Iran blacklists US officials for supporting ‘terrorist’ group MEK | News of the armed groups


Iran says Americans deliberately backed a group accused of killing 17,000 Iranians over decades.

Tehran, Iran – The Iranian government has blacklisted US officials for their support of a group that considers Tehran a “terrorist” organization.

Iran’s Foreign Ministry on Saturday released a list of 61 current and former American officials who have given “conscious support” to the Mojahedin-e Khalq (MEK), a group that has openly called for the overthrow of the current Iranian establishment.

Several of the individuals, including former Secretary of State Mike Pompeo, had previously been blacklisted by the Iranian government for other reasons.

House Minority Leader Kevin McCarthy, Senators Ted Cruz and Cory Booker, and former National Security Advisor Lincoln Bloomfield were among those sanctioned.

The people supported the group by attending its events and “offering political and propaganda support,” Iran’s foreign ministry said.

The Iranian establishment believes that the MEK has killed more than 17,000 Iranians over decades, including many women and children.

The MEK was among the groups that supported Iran’s 1979 Islamic Revolution that overthrew dynastic rule, but it later became one of the main opponents of the clerical establishment and resorted to violence to thwart it.

The group has claimed responsibility for numerous assassinations and bombings in the early years after the revolution. It also supported Saddam Hussein during his eight-year invasion of Iran in the 1980s and took up arms during the war.

The MEK was also listed as a “terrorist” organization by the US and European Union, but was delisted more than 10 years ago after promising to end violent operations.

Since then, US officials, particularly Republicans who are openly in favor of establishment change in Iran, have regularly attended MEK rallies and expressed support.

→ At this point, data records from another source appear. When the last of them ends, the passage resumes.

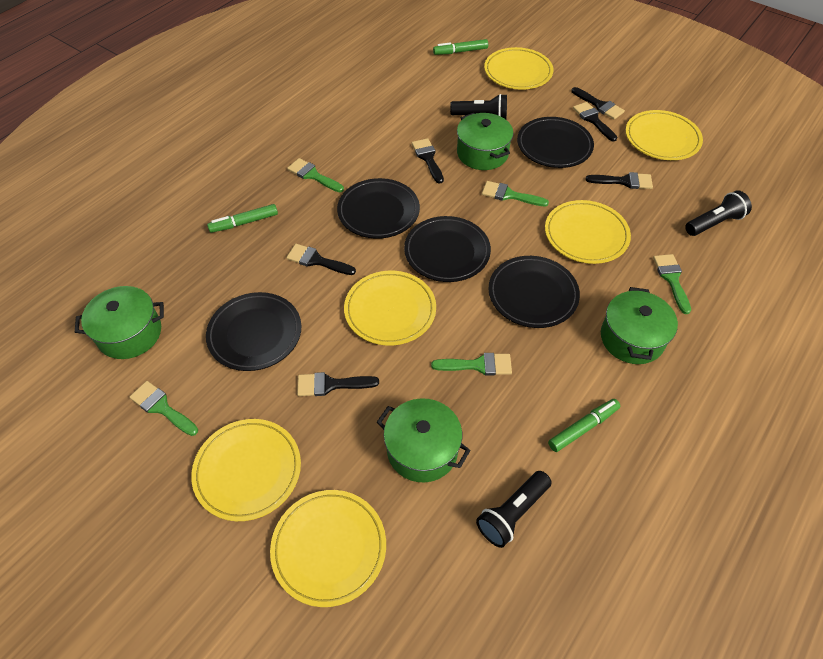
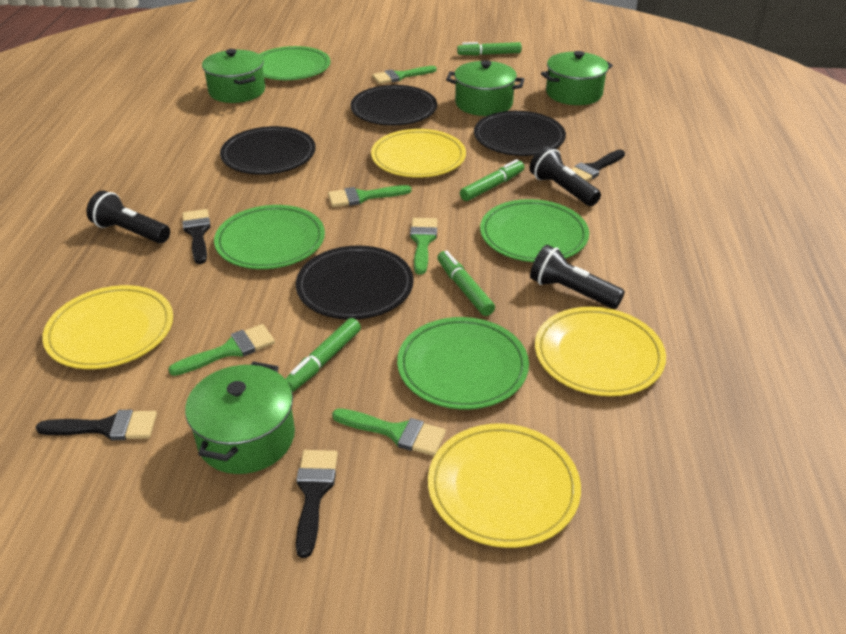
black brush: [286,244,356,275] [297,372,379,396] [412,138,444,184] [571,87,625,120] [573,102,617,141] [585,172,653,189] = 6 -> [36,410,157,440] [182,209,211,264] [296,450,338,558] [571,150,625,181] = 4
black plate: [206,292,301,371] [337,178,420,239] [404,216,491,282] [488,256,580,328] [517,117,594,168] = 5 -> [220,126,316,175] [296,245,414,320] [350,85,437,126] [474,111,566,156] = 4
green marker: [207,204,278,233] [433,39,488,55] [548,399,620,452] = 3 -> [285,318,361,392] [437,251,495,316] [457,42,522,56] [460,159,524,201] = 4
green plate: none = 0 -> [214,205,325,269] [259,46,330,80] [397,317,529,409] [480,199,589,262] = 4
yellow plate: [191,419,301,521] [270,490,386,607] [344,271,436,346] [484,47,553,90] [545,200,631,264] [626,110,703,160] = 6 -> [42,285,173,369] [371,129,466,178] [428,424,581,548] [535,307,666,396] = 4

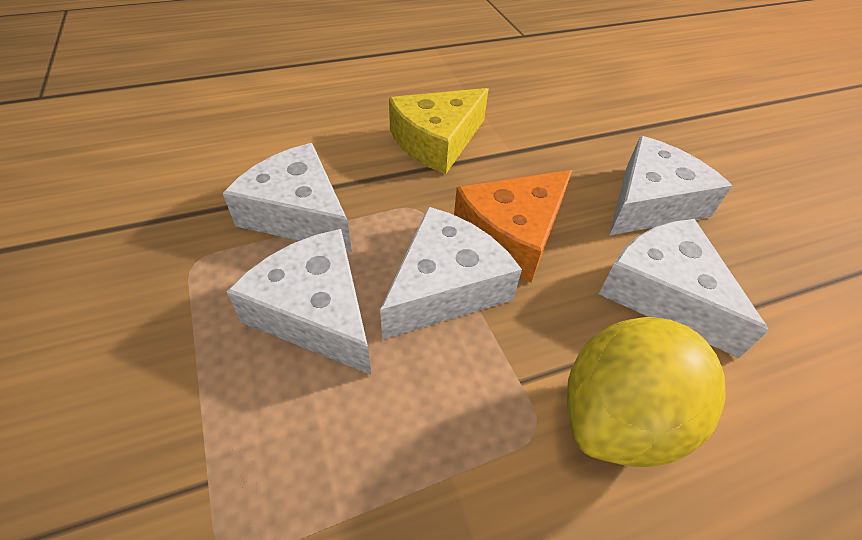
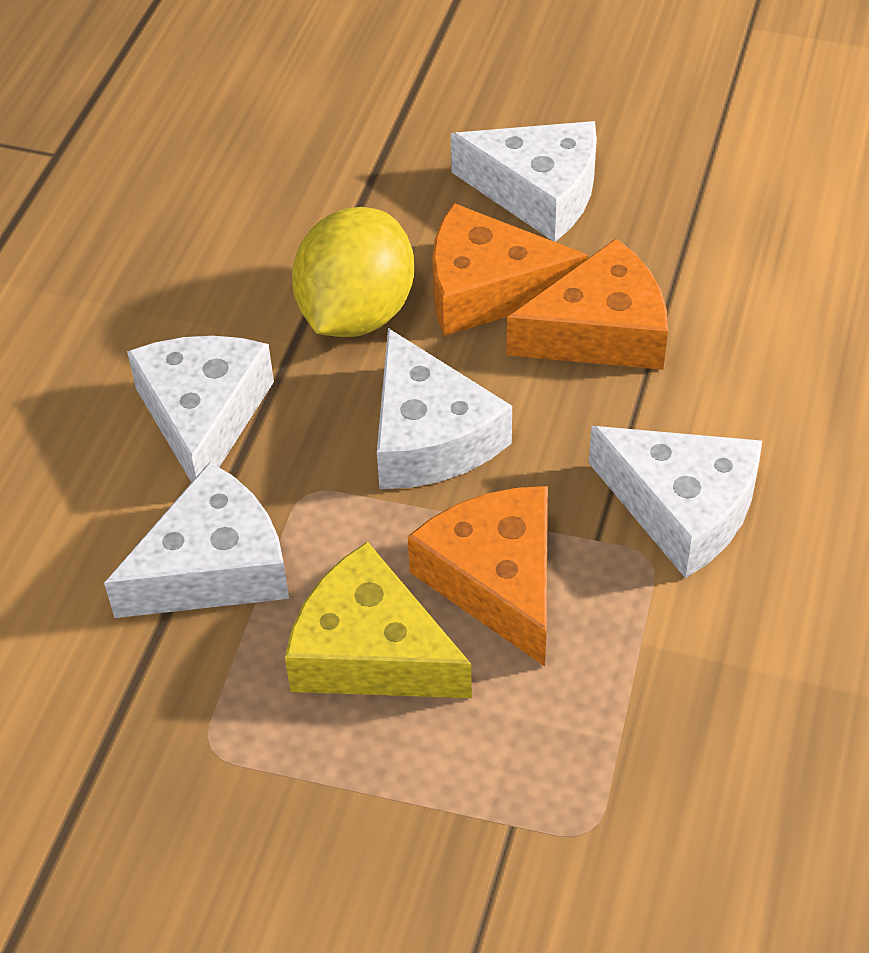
orange cheese: [454,170,572,282] = 1 -> [408,486,548,667] [432,203,588,336] [507,238,668,370] = 3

The group has also held rallies and is based in several European countries, including France, Sweden and Albania, leading Iranian officials to accuse those districts of harboring “terrorists”.

Iran first began imposing sanctions on US officials in 2021. Among other things, he blacklisted former President Donald Trump and Pompeo for their role in ordering and carrying out the assassination of his top general Qassem Soleimani.

It then expanded that list in January, followed by further sanctions in April over allegations of supporting “terrorism” and violating the human rights of the Iranian people through unilateral sanctions.

The sanctions are believed to be largely symbolic as the individuals are believed to have no assets or interests in Iran and are not traveling to the country.

As efforts to restore Iran’s 2015 nuclear deal with world powers stalled, the US has continued to impose sanctions to further strain Iran’s economy.

The US unilaterally abandoned the Trump nuclear deal in 2018 and imposed tough, sweeping sanctions that President Joe Biden continues to enforce.